Setelah bertemu Si A, pencacahku langsung bertanya, ingin cepat-cepat selesai. Aku hanya memandangi Si A dari atas sampai bawah. Hmm, tidak semengerikan yang kubayangkan. Sepertinya ia seorang pekerja keras. Tetapi ekspresi dan tanggapan orang-orang yang berada di sana tentang kami yang mendata Si A sudah cukup membuktikan bahwa Si A memang berbeda.

-----

Alhamdulillah selesai sudah pencacahan lapangan SUSENAS kali ini. SAKERNAS sudah menanti. Pandanganku benar-benar telah diperlebar dan ditunjukkan... betapa penuh warnanya hidup ini.

Kosong

Sudah sekitar satu bulan aku di sini. Sudah banyak juga pertanyaan yang terlontar, “Gimana Wee,betah?”, dan pasti kujawab, “Yaa... dibetah-betahin.” Karena aku sadar, aku gak boleh buang-buang energi dengan merasa ‘capek hati’ untuk waktu yang aku sendiri tidak tahu berapa lama.

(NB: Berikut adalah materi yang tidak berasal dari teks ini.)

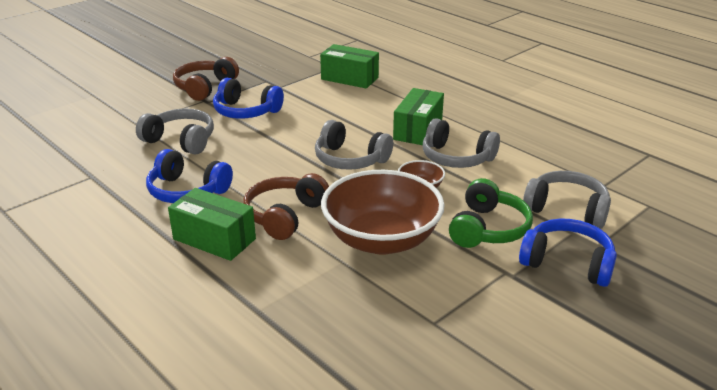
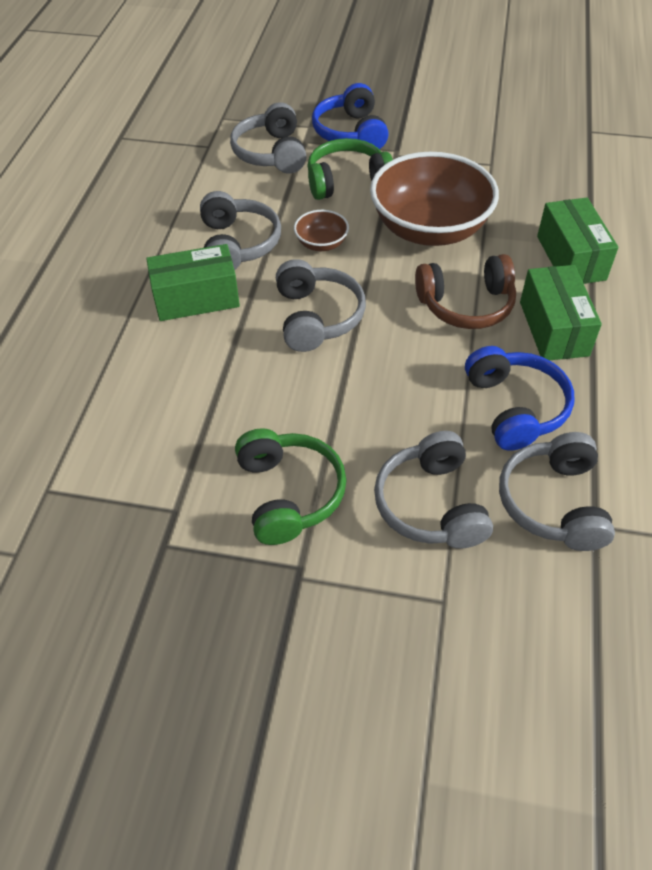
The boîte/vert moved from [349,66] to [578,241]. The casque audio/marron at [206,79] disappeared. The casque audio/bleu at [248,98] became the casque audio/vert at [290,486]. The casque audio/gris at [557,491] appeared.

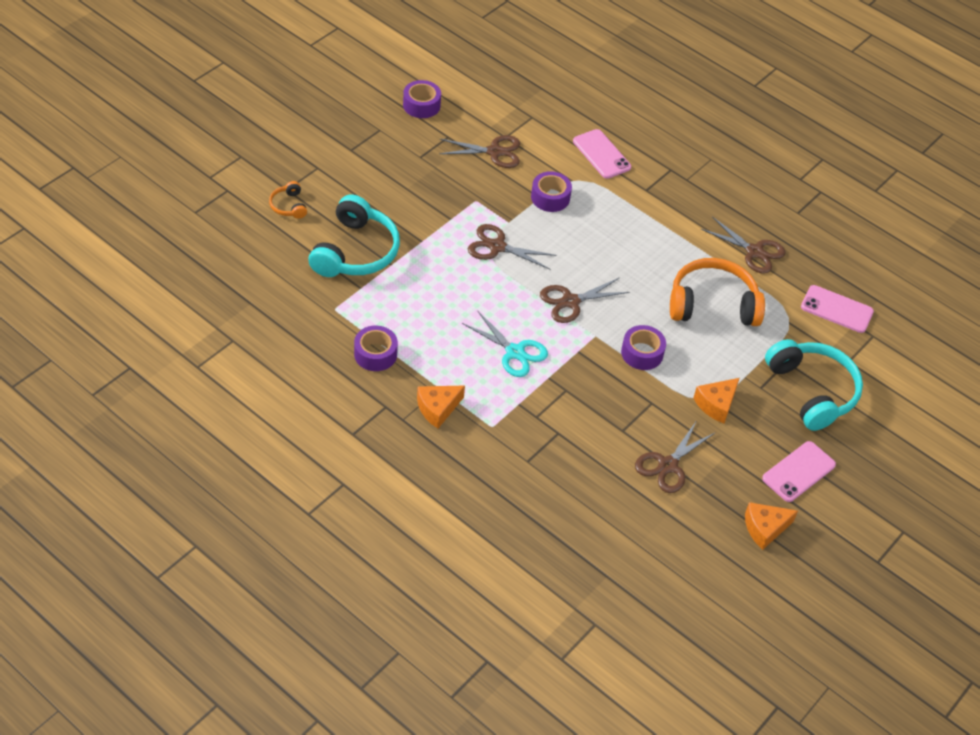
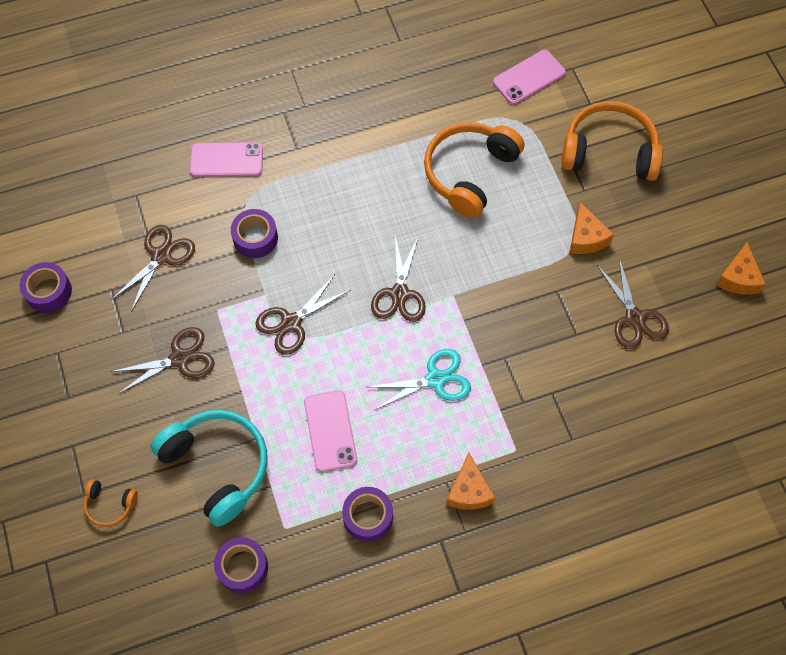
The ciseaux/marron moved from [743,245] to [162,360]. The ruban adhésif/violet moved from [643,347] to [241,565]. The casque audio/turquoise at [814,385] became the casque audio/orange at [612,141]. The téléphone/rose moved from [799,471] to [330,431].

Muara Aman, kota yang sebulan ini menemani hari-hariku. Kemarau gini, dinginnya Subhanallah di pagi hari, dan terik siangnya juga Subhanallah. Hari pertama terasa sepi, tapi sekarang mulai terasa ramai. Minggu pertama terasa ndeso, namun sekarang mulai terasa ada peradaban. Kalau dipikir-pikir, aku sejak awal sudah tersugesti negatif, dan nyatanya hingga detik ini tidak semua sugestiku terbukti.

Apa kerjaku di sini? Senin - Jumat jam 8 - 16 (tapi sering molor sampe jam 17), Sabtu juga aku ngantor. Maklumlah, bukan di ‘rumah’ sendiri, jadinya gak betah kalo harus di rumah aja seharian. Makan tinggal makan, gak pake masak. Kerjaan kantor banyak, mulai dari survei, publikasi, juga kerjaan rutin. Tapi nyatanya aku senang.

Jarang ada tidur larut seperti dulu. Jarang nge-game seperti dulu. Semua waktuku terasa terkuras, padahal aku sendiri tidak tahu... untuk apa saja waktuku habis. Hari-hari menjadi tak terasa. Hhh, kalo kaya gini terus, bisa-bisa bakal lupa merid neh, huehehe...

Aku senang karena tak harus bengong. Aku bahagia karena tak harus bingung apa yang akan dikerjakan. Aku bersyukur karena waktuku termanfaatkan. Tapi entah kenapa, aku merasa hampa. Kosong... Tak bisa kupungkiri, aku butuh komunitas.